WHAT YOU WILL DO:
Please go through the data below and change every "chart" to "graph", keeping everything else the same.
** Opening MATERIAL FOR THE TASK block **
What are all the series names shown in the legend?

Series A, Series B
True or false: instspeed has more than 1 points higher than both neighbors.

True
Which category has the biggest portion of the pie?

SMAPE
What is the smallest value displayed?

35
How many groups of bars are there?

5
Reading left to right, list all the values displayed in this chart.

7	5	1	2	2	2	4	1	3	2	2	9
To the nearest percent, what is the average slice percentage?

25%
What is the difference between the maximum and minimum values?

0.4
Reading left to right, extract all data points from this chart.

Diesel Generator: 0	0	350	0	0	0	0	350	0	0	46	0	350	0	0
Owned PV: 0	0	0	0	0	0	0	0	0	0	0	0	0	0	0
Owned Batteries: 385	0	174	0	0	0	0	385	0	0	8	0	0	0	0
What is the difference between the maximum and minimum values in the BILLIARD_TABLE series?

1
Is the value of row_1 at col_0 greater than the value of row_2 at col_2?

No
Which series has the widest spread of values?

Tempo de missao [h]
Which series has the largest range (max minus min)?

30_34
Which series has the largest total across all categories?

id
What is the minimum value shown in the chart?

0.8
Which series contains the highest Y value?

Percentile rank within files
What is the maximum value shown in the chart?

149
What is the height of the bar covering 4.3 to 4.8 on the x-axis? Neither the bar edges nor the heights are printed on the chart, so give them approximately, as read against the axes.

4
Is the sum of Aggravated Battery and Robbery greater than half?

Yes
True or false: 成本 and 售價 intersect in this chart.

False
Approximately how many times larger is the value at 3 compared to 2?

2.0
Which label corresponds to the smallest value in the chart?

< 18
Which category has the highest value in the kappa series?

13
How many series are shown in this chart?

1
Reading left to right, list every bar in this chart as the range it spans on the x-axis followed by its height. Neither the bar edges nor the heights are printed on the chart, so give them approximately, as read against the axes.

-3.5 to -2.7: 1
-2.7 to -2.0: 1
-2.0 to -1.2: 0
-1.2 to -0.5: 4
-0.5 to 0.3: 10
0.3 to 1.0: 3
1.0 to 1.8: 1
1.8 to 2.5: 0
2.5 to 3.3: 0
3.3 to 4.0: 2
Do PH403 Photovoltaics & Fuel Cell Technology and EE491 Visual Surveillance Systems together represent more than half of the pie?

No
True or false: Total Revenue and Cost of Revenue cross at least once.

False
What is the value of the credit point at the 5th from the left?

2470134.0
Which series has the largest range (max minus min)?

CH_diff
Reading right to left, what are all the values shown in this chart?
** Closing MATERIAL FOR THE TASK block **
SOLUTION FOR THIS EXERCISE:
What are all the series names shown in the legend?

Series A, Series B
True or false: instspeed has more than 1 points higher than both neighbors.

True
Which category has the biggest portion of the pie?

SMAPE
What is the smallest value displayed?

35
How many groups of bars are there?

5
Reading left to right, list all the values displayed in this graph.

7	5	1	2	2	2	4	1	3	2	2	9
To the nearest percent, what is the average slice percentage?

25%
What is the difference between the maximum and minimum values?

0.4
Reading left to right, extract all data points from this graph.

Diesel Generator: 0	0	350	0	0	0	0	350	0	0	46	0	350	0	0
Owned PV: 0	0	0	0	0	0	0	0	0	0	0	0	0	0	0
Owned Batteries: 385	0	174	0	0	0	0	385	0	0	8	0	0	0	0
What is the difference between the maximum and minimum values in the BILLIARD_TABLE series?

1
Is the value of row_1 at col_0 greater than the value of row_2 at col_2?

No
Which series has the widest spread of values?

Tempo de missao [h]
Which series has the largest range (max minus min)?

30_34
Which series has the largest total across all categories?

id
What is the minimum value shown in the graph?

0.8
Which series contains the highest Y value?

Percentile rank within files
What is the maximum value shown in the graph?

149
What is the height of the bar covering 4.3 to 4.8 on the x-axis? Neither the bar edges nor the heights are printed on the graph, so give them approximately, as read against the axes.

4
Is the sum of Aggravated Battery and Robbery greater than half?

Yes
True or false: 成本 and 售價 intersect in this graph.

False
Approximately how many times larger is the value at 3 compared to 2?

2.0
Which label corresponds to the smallest value in the graph?

< 18
Which category has the highest value in the kappa series?

13
How many series are shown in this graph?

1
Reading left to right, list every bar in this graph as the range it spans on the x-axis followed by its height. Neither the bar edges nor the heights are printed on the graph, so give them approximately, as read against the axes.

-3.5 to -2.7: 1
-2.7 to -2.0: 1
-2.0 to -1.2: 0
-1.2 to -0.5: 4
-0.5 to 0.3: 10
0.3 to 1.0: 3
1.0 to 1.8: 1
1.8 to 2.5: 0
2.5 to 3.3: 0
3.3 to 4.0: 2
Do PH403 Photovoltaics & Fuel Cell Technology and EE491 Visual Surveillance Systems together represent more than half of the pie?

No
True or false: Total Revenue and Cost of Revenue cross at least once.

False
What is the value of the credit point at the 5th from the left?

2470134.0
Which series has the largest range (max minus min)?

CH_diff
Reading right to left, what are all the values shown in this graph?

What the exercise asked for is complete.